Task description:
Search the entries for lines that contain the word "Treinamento", and report each one found.

Collected data
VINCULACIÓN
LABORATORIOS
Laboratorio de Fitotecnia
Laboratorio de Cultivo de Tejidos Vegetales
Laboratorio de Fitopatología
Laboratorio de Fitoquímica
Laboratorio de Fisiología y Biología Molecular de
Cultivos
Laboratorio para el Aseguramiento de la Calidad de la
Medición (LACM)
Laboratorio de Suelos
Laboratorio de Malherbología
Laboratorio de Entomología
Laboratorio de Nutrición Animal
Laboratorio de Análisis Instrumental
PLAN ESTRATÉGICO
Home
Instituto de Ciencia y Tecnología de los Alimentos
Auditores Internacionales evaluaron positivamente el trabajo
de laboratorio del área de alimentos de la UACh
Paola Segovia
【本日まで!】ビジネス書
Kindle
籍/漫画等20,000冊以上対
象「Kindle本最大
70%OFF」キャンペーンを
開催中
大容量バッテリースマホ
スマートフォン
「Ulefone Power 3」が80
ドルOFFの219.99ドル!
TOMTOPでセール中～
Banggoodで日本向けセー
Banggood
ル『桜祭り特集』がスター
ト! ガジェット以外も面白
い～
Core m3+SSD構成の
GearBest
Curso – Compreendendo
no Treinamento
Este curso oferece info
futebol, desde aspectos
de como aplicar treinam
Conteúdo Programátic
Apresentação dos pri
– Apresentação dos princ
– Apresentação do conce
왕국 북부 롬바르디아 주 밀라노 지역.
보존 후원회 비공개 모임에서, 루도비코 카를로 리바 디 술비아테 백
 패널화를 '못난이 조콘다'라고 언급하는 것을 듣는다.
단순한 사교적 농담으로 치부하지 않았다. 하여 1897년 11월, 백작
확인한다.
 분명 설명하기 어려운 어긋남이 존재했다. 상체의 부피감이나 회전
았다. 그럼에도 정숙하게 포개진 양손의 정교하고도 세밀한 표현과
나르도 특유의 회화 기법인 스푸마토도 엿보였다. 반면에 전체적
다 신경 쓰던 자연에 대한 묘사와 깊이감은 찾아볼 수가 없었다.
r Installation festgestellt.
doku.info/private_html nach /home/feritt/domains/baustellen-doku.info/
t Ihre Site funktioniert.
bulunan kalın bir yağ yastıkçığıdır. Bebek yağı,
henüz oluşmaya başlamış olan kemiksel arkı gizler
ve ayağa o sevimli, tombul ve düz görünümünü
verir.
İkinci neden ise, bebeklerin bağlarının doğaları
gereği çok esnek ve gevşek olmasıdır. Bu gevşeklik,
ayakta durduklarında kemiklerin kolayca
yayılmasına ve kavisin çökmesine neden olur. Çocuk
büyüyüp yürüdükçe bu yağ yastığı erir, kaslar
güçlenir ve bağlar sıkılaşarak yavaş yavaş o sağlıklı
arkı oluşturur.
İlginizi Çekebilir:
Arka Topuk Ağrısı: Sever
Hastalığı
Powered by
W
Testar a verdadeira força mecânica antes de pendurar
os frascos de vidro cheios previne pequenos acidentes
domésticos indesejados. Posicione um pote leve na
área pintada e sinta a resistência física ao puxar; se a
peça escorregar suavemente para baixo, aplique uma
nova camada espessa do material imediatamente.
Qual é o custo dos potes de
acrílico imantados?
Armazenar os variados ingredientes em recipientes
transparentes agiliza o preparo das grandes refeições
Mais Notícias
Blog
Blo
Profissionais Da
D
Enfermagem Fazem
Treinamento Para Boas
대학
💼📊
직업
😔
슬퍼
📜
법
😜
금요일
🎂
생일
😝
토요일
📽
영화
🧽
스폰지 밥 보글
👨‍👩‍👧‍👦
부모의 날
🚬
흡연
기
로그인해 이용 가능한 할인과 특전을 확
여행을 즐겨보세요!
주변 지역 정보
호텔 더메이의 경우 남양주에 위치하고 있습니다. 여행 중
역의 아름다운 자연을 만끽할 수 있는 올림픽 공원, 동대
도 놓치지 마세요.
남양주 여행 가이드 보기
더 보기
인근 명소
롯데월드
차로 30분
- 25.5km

Finished task:
no Treinamento
Treinamento Para Boas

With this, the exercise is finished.